Primary Sources + Online Tools = Unlimited Learning Possibilities
Saturday, April 21; 10:00 am — Noon
Limit: 30 participants
Cost: $15
Facilitators: Lee Ann Potter, National Archives and Records Administration
In this workshop, participants will learn about the education programs and digital initiatives currently underway at the National Archives of the United States. Specific focus will be on the new www.DocsTeach.org Web site. The site combines primary source content with the latest interactive capabilities of the Internet. Not only does the site invite educators to explore thousands of documents in a variety of media from the holding of the National Archives, it also allows teachers to combine these materials using clever tools to create engaging activities that students can access online. The seven tools featured on the site are designed to teach specific historical thinking skills—weighing evidence, interpreting data, focusing on details, and more. Each employs interactive components that both teachers and students can tailor to their needs. On the site, teachers can 1) browse or search for documents and activities, 2) customize any activity to fit the needs of a unique classroom, 3) create a brand new activity with its own web address from scratch, and 4) save and organize activities in an account to share with students. After participating in an activity, the site even allows students to submit their work to their teacher via e-mail.

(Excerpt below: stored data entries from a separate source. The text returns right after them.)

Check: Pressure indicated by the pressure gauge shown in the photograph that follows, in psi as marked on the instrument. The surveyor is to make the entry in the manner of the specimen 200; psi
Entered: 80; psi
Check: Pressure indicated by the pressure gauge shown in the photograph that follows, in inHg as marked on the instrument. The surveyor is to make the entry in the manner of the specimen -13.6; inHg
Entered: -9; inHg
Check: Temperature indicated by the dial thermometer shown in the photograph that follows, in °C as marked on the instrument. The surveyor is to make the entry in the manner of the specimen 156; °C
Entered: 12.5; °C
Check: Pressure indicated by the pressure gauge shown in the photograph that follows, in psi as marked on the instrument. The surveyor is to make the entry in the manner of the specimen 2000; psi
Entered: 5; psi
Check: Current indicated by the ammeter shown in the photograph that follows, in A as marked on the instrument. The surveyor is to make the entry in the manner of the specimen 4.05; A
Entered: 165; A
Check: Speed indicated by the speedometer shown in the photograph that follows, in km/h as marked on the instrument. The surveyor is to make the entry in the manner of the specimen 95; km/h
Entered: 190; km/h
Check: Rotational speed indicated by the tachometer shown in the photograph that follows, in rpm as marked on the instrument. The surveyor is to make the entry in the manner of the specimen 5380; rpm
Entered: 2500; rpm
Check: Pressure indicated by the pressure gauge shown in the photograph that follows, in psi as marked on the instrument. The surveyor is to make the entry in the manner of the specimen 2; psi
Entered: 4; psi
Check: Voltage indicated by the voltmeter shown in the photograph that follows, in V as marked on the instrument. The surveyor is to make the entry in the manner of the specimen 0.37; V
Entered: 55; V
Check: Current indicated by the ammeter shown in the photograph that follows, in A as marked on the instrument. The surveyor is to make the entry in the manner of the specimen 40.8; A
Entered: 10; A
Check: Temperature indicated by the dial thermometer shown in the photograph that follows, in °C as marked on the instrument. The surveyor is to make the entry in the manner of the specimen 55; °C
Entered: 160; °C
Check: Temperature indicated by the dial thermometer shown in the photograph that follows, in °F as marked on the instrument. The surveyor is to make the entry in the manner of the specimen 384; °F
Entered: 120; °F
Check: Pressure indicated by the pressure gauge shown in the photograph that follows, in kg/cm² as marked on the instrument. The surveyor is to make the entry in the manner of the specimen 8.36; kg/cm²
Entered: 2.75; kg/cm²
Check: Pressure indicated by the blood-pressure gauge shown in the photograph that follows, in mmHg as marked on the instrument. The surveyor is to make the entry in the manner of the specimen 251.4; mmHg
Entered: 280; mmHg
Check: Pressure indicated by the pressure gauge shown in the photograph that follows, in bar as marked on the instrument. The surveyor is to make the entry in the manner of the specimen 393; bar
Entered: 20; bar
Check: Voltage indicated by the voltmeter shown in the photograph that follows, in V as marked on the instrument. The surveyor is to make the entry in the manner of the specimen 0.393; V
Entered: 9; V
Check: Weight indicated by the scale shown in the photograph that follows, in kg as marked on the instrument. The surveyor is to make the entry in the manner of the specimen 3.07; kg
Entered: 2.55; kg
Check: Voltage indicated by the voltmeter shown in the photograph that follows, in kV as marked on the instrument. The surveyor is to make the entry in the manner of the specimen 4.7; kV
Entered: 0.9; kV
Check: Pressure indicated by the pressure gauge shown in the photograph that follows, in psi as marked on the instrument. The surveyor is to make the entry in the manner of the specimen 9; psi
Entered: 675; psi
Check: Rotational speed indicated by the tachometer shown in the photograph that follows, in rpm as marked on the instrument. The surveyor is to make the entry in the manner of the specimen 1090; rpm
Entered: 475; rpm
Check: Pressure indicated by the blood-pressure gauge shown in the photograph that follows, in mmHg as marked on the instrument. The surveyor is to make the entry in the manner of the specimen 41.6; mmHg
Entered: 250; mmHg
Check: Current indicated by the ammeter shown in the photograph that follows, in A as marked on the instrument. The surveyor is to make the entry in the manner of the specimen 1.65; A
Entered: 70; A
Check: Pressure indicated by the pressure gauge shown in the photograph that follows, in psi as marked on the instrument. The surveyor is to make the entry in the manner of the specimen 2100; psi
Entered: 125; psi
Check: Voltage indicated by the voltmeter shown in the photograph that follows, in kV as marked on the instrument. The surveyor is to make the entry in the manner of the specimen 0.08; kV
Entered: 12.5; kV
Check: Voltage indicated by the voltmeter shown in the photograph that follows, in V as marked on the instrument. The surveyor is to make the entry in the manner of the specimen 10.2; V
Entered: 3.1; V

Sponsored by the OAH Committee on Public History and the National Archives and Records Administration
From Workstation to Web site: Introduction to Large Scale Digitization Workshop
Saturday, April 21; 1:30 pm — 4:30 pm
Limit: 25 participants
Cost: $20
Facilitators: Rachael Bussert, Northern Michigan University
Marcus Robyns, Northern Michigan University
In this workshop two archivists from Northern Michigan University will discuss the process of implementing a large-scale digitization project from the grant-writing process to Web delivery. The first part of the workshop will be a discussion of standards and methodology of the digitization project process. The workshop will begin with a discussion of project selection and practical grant-writing advice followed by digitization standards, equipment, and Web delivery. The discussion will end with a dialogue about Web site evaluation tools and free Web 2.0 tools that can be used to promote your project. Discussion will be followed by a demonstration of scanning and quality control of historic documents. In the final part of the workshop participants will work in groups to create small online exhibits with digital images provided by workshop leaders. Participants will need to provide their own Wi-Fi enabled laptops with the ability to connect to Wi-Fi connections for this workshop. No previous Web design experience required.